- [Extract provided]:
↓↓↓

FLUID FLOW ENERGY CONCENTRATOR
An energy conversion system for converting energy of naturally occurring fluid flow into output power. The energy conversion system includes an accelerator plate that has a leading edge and an upper surface that is substantially linearly inclined from the leading edge and transitions into a gradually increasing inclined shape so as to receive a fluid flow and form a vortex at a rear portion of the accelerator plate, a turbine positioned at the rear of the accelerator to rotate in the vortex created by the accelerator plate, and a deflector plate position down stream of the accelerator plate and adjacent the turbine. The cross-sectional shape of the accelerator plate has a duckbill shape which causes the fluid flow to increase up to five times and before turbulence is created and directs the increased air flow onto the blades of the turbine. The deflector plate can also have a duckbill cross-sectional shape.
This application is a continuation-in-part of U.S. patent application Ser. No. 12/391,713, filed Feb. 24, 2009 to which priority is claimed under 35 U.S.C. §120 and of which the entire specification is hereby expressly incorporated by reference.
TECHNICAL FIELDThe present invention relates to wind and fluid powered kinetic devices and more particularly to wind and fluid powered generators. More specifically, the present invention relates to methods and devices to accelerate natural wind and fluid flow for increasing the output of wind and fluid powered kinetic devices, including wind and fluid powered generators.
BACKGROUND ARTWind is a well known source of energy, has a limitless supply and is available and dependable substantially all of the time. The average speed and force of wind at any given location can be predicted with reasonable accuracy. However, as a source of harvested energy, wind has not been utilized to its fullest extent.
Earlier wind machines such as windmills employ principles and practices in their construction and operation which are quite inefficient. These prior machines have primarily depended upon restricting natural air flow by causing the air flow to impinge upon various shaped blades.
It has long been recognized that a greater amount of energy can be produced by increasing the effective velocity of the wind at the rotor or turbine of a wind machine to thereby increase the output power or permit smaller rotors for a given output power. This, of course, is one of the main motives in selecting a site having airfoil type topography, or topography providing a diffuser effect; hopefully such conditions cause an effective increase in local wind velocity. Proposals have also been made to use natural or constructed rotor shrouds to increase the free stream velocity in the region of the turbine. Utilization of existing or modified terrain for such purposes drastically limits site availability, can represent a costly undertaking, and tends to make wind directions critical.
Artificially constructed shrouds which have been proposed appear to involve massive dimensions with all of the complications associated with large, heavy movable structures. Various proposals are also found in the patent literature. These include arrangements employing bell mouth inlets, deflecting surfaces, vanes and the like to introduce diffusion or deflection effects.
Most small wind turbines do not operate well in the low wind areas with an average wind speed of 8 mph or less. Typical vertical wind turbine designs produce resistance and loss of efficiency as they cut back through the oncoming wind (on the leeward side). Most alternate designs are larger units, 20 to 30 feet high, and require installation on a pole to access higher wind speeds.

↑↑↑

- [Written tasks]:
- a) Answer these questions about the fluid flow energy concentrator text:
(i) Up to how many times does the duckbill shape of the accelerator plate increase the fluid flow?
(ii) On what date was U.S. patent application Ser. No. 12/391,713 filed?
(iii) At or below what average wind speed do most small wind turbines not operate well?
- b) The fluid flow energy concentrator text opens by listing the parts that make up its energy conversion system. Name each of those parts.
The listing has no role in this work.

- [Given information]:
↓↓↓

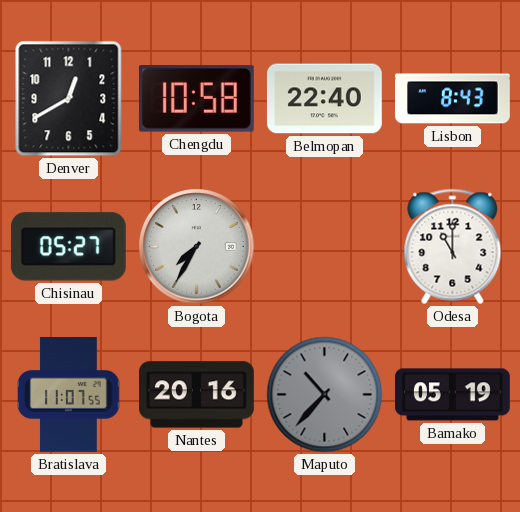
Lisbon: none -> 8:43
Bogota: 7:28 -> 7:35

↑↑↑

- [The answers]:
- a)
(i) Up to five times.
(ii) Feb. 24, 2009.
(iii) 8 mph.

- b) An accelerator plate, a turbine, and a deflector plate.